## SUPPLIED INFORMATION
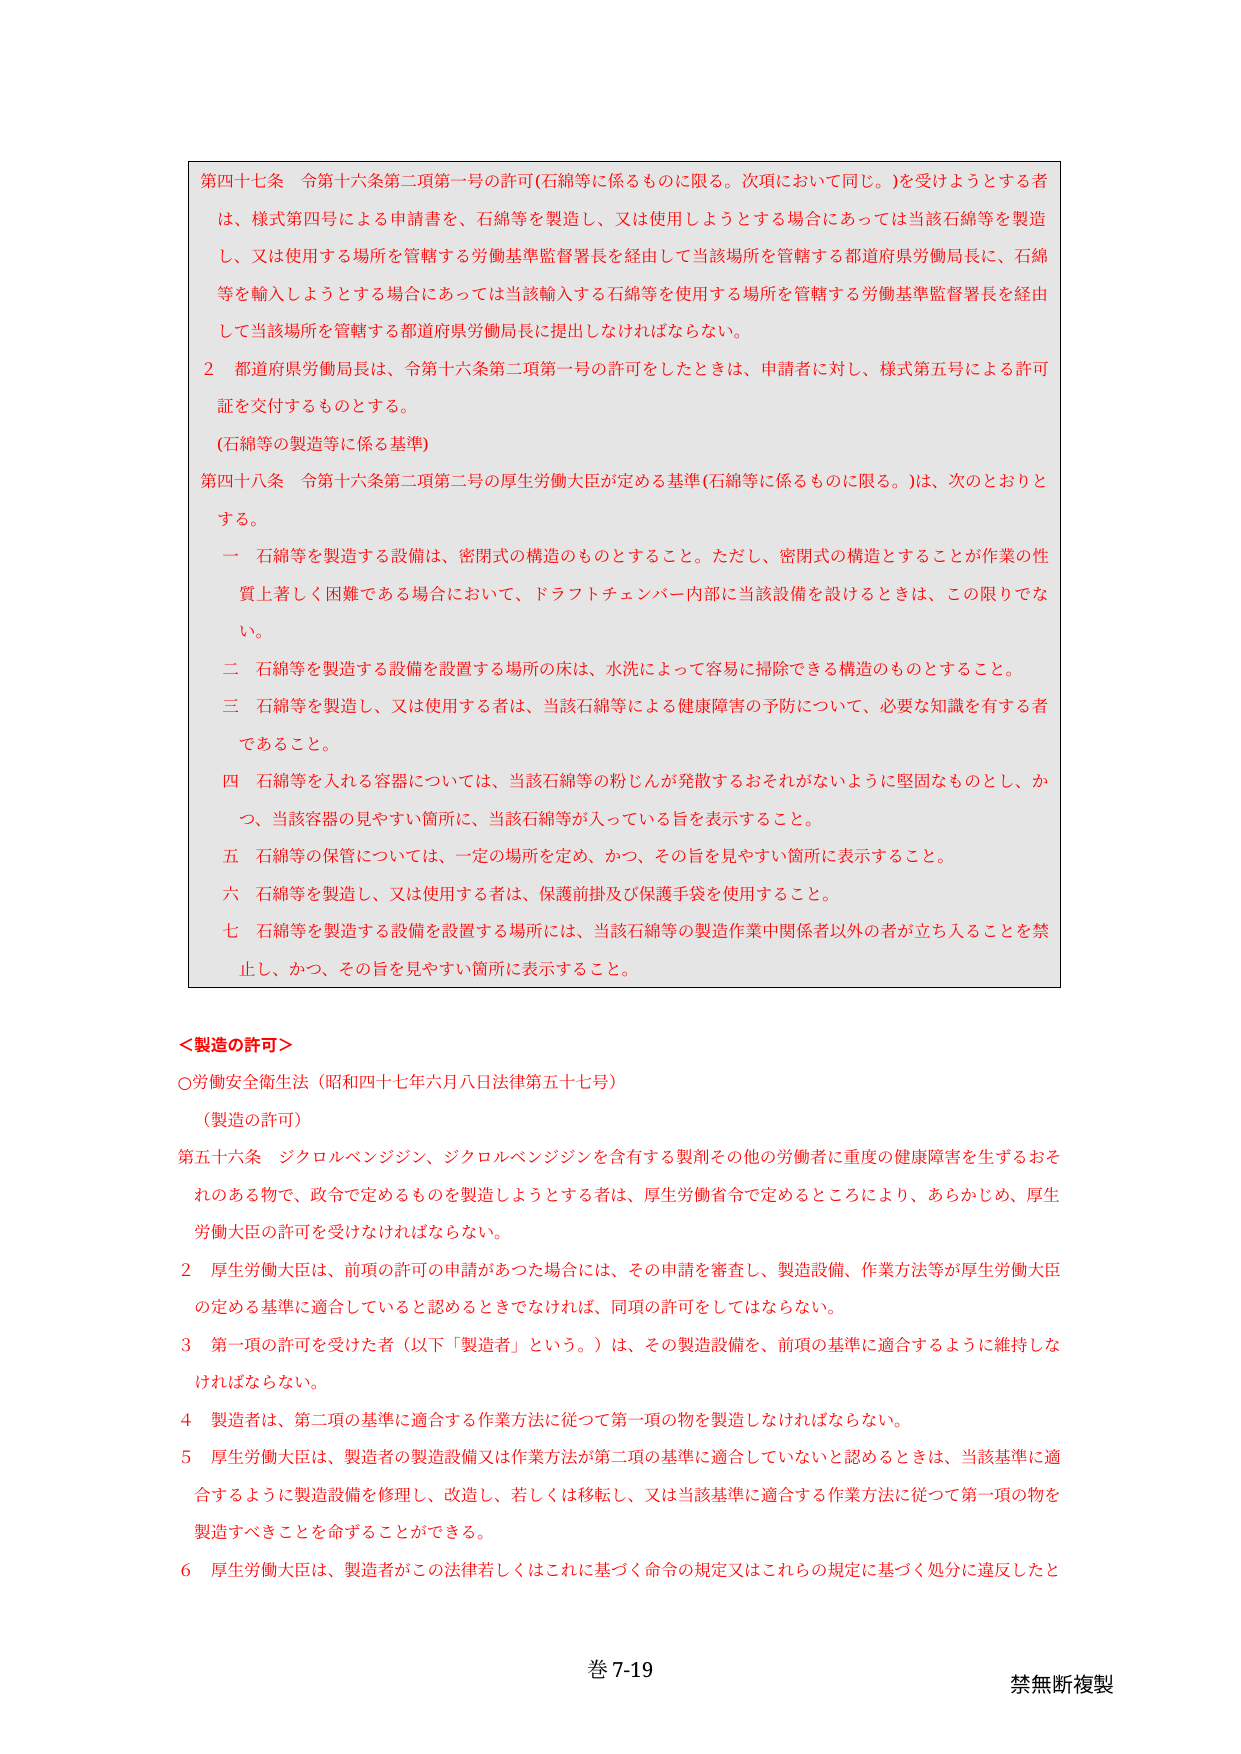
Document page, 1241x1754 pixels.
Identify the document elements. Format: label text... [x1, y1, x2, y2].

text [177, 1550, 1063, 1588]
text 第五十六条 ジクロルベンジジン、ジクロルベンジジンを含有する製剤その他の労働者に重度の健康障害を生ずるおそれのある物で、政令で定めるものを製造しようとする者は、厚生労働省令で定めるところにより、あらかじめ、厚生労働大臣の許可を受けなければならない。 [177, 1138, 1063, 1250]
text （製造の許可） [177, 1100, 1063, 1138]
text ４ 製造者は、第二項の基準に適合する作業方法に従つて第一項の物を製造しなければならない。 [177, 1400, 1063, 1438]
text ○労働安全衛生法（昭和四十七年六月八日法律第五十七号） [177, 1063, 1063, 1100]
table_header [189, 162, 1060, 987]
text ５ 厚生労働大臣は、製造者の製造設備又は作業方法が第二項の基準に適合していないと認めるときは、当該基準に適合するように製造設備を修理し、改造し、若しくは移転し、又は当該基準に適合する作業方法に従つて第一項の物を製造すべきことを命ずることができる。 [177, 1438, 1063, 1550]
text ＜製造の許可＞ [177, 1025, 1063, 1063]
text ２ 厚生労働大臣は、前項の許可の申請があつた場合には、その申請を審査し、製造設備、作業方法等が厚生労働大臣の定める基準に適合していると認めるときでなければ、同項の許可をしてはならない。 [177, 1250, 1063, 1325]
text ３ 第一項の許可を受けた者（以下「製造者」という。）は、その製造設備を、前項の基準に適合するように維持しなければならない。 [177, 1325, 1063, 1400]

## WHAT NEEDS TO BE DONE
Using the listing above, list every line in which the string "text" occurs.

## EXERCISE RESPONSE
Identify the document elements. Format: label text... [x1, y1, x2, y2].
text [177, 1550, 1063, 1588]
text 第五十六条 ジクロルベンジジン、ジクロルベンジジンを含有する製剤その他の労働者に重度の健康障害を生ずるおそれのある物で、政令で定めるものを製造しようとする者は、厚生労働省令で定めるところにより、あらかじめ、厚生労働大臣の許可を受けなければならない。 [177, 1138, 1063, 1250]
text （製造の許可） [177, 1100, 1063, 1138]
text ４ 製造者は、第二項の基準に適合する作業方法に従つて第一項の物を製造しなければならない。 [177, 1400, 1063, 1438]
text ○労働安全衛生法（昭和四十七年六月八日法律第五十七号） [177, 1063, 1063, 1100]
text ５ 厚生労働大臣は、製造者の製造設備又は作業方法が第二項の基準に適合していないと認めるときは、当該基準に適合するように製造設備を修理し、改造し、若しくは移転し、又は当該基準に適合する作業方法に従つて第一項の物を製造すべきことを命ずることができる。 [177, 1438, 1063, 1550]
text ＜製造の許可＞ [177, 1025, 1063, 1063]
text ２ 厚生労働大臣は、前項の許可の申請があつた場合には、その申請を審査し、製造設備、作業方法等が厚生労働大臣の定める基準に適合していると認めるときでなければ、同項の許可をしてはならない。 [177, 1250, 1063, 1325]
text ３ 第一項の許可を受けた者（以下「製造者」という。）は、その製造設備を、前項の基準に適合するように維持しなければならない。 [177, 1325, 1063, 1400]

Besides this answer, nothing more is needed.